Igualmente, as travestis recebem diferentes tratamentos em sua busca pelos serviços e unidades de saúde. Peres (2010, p. 876) notou a desigualdade de tratamento dado às travestis “mais pobres, negras, velhas e encrenqueiras” e às travestis jovens, bonitas, “glamourosas” e, por vezes, militantes de movimentos por direitos e cidadania LGBT.

Se a travestilidade aponta diretamente a precariedade da compreensão da maioria das pessoas sobre as identidades de gênero, em muitos casos isso é respondido com violência e desconforto pelas pessoas que estão em contato direto com as travestis. Assim, chamar o nome masculino no atendimento em saúde, diante de uma sala lotada de outros pacientes, é marcar o “desvio” e a “inadequação” que o/a profissional de saúde está atribuindo àquela pessoa – situação claramente percebida pelas travestis. Desta forma, no grupo focal com travestis realizado neste estudo, a necessidade de ter informações sobre o nome social e de reivindicar mais e melhores condições de emprego foi tema surgido na discussão sobre saúde e direitos. A recusa de médicos e demais profissionais em chamá-las pelo nome social é um fator que contribui para o constrangimento gerado nos serviços, dentro ou fora da comunidade, e para o consequente afastamento.

══════════════════════════════

**Perguntas a responder**
**1)** Responda com base no texto sobre travestis e serviços de saúde:
(a) Que autor, com ano de publicação, notou a desigualdade de tratamento dado às travestis?
(b) Que nome, segundo o texto, é chamado no atendimento diante de uma sala lotada de outros pacientes?
(c) Que necessidades surgiram como tema no grupo focal com travestis realizado no estudo?
**2)** Redigite sem alterações a passagem do texto sobre travestis e serviços de saúde que vai de "Igualmente, as travestis" até "e cidadania LGBT.".
**3)** Escreva o que vem depois da última frase do texto sobre o atendimento às travestis nos serviços de saúde.
Os registros provêm de outra fonte.

══════════════════════════════

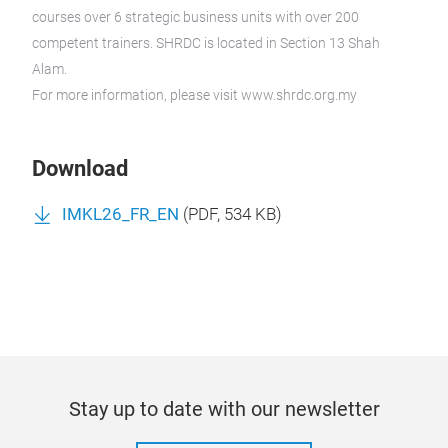
courses over 6 strategic business units with over 200
competent trainers. SHRDC is located in Section 13 Shah
Alam.
For more information, please visit www.shrdc.org.my
Download
IMKL26_FR_EN
(
PDF
, 534 KB)
Stay up to date with our newsletter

══════════════════════════════

**Respostas das tarefas**
**1)**
(a) Peres (2010).
(b) O nome masculino.
(c) A necessidade de ter informações sobre o nome social e a de reivindicar mais e melhores condições de emprego.

**2)**
Igualmente, as travestis recebem diferentes tratamentos em sua busca pelos serviços e unidades de saúde. Peres (2010, p. 876) notou a desigualdade de tratamento dado às travestis “mais pobres, negras, velhas e encrenqueiras” e às travestis jovens, bonitas, “glamourosas” e, por vezes, militantes de movimentos por direitos e cidadania LGBT.

**3)**
O desconhecimento sobre direitos aparece nos relatos em que necessidades de serviços de saúde específicos para travestis e transgêneros não são reconhecidas como reivindicações legítimas para políticas públicas. Embora tenham sido relatados fatos graves relacionados ao não acesso a hormônios ou a cirurgias de adequação corporal, as travestis pareceram se conformar ou atribuir à falta de dinheiro os obstáculos que as levam a buscar cirurgiões não capacitados:

Eu coloquei no açougueiro mesmo. Me senti um porco. Me deitou na maca gelada, deu anestesia local, colocou pano na cara. Eu sentia dor, mandava eu calar a boca, porque eu era homem, tinha que aguentar. (Participante do grupo focal com travestis).

Outros relatos de violência e maus-tratos em mesas cirúrgicas de muitos serviços clandestinos revelam a necessidade que as políticas públicas de saúde priorizem a questão hormonal e de adequação corporal. Os riscos de infecção para o HIV são evidentes em tratamentos deste tipo, além de ser uma violação no direito a um tratamento digno e de qualidade.

Ainda a discriminação e a violência sofridas pela população LGBT, além de serem questões de saúde, revelam-se fatores de vulnerabilidade para uma série de doenças. A discriminação por si traz prejuízos graves à saúde que devem ser considerados pelos serviços do setor: pressão alta e ansiedade pelo medo de doenças e violência, alcoolismo, efeitos colaterais de hormônios, complicações cirúrgicas e, até mesmo, complicações relacionadas à tentativa de suicídio.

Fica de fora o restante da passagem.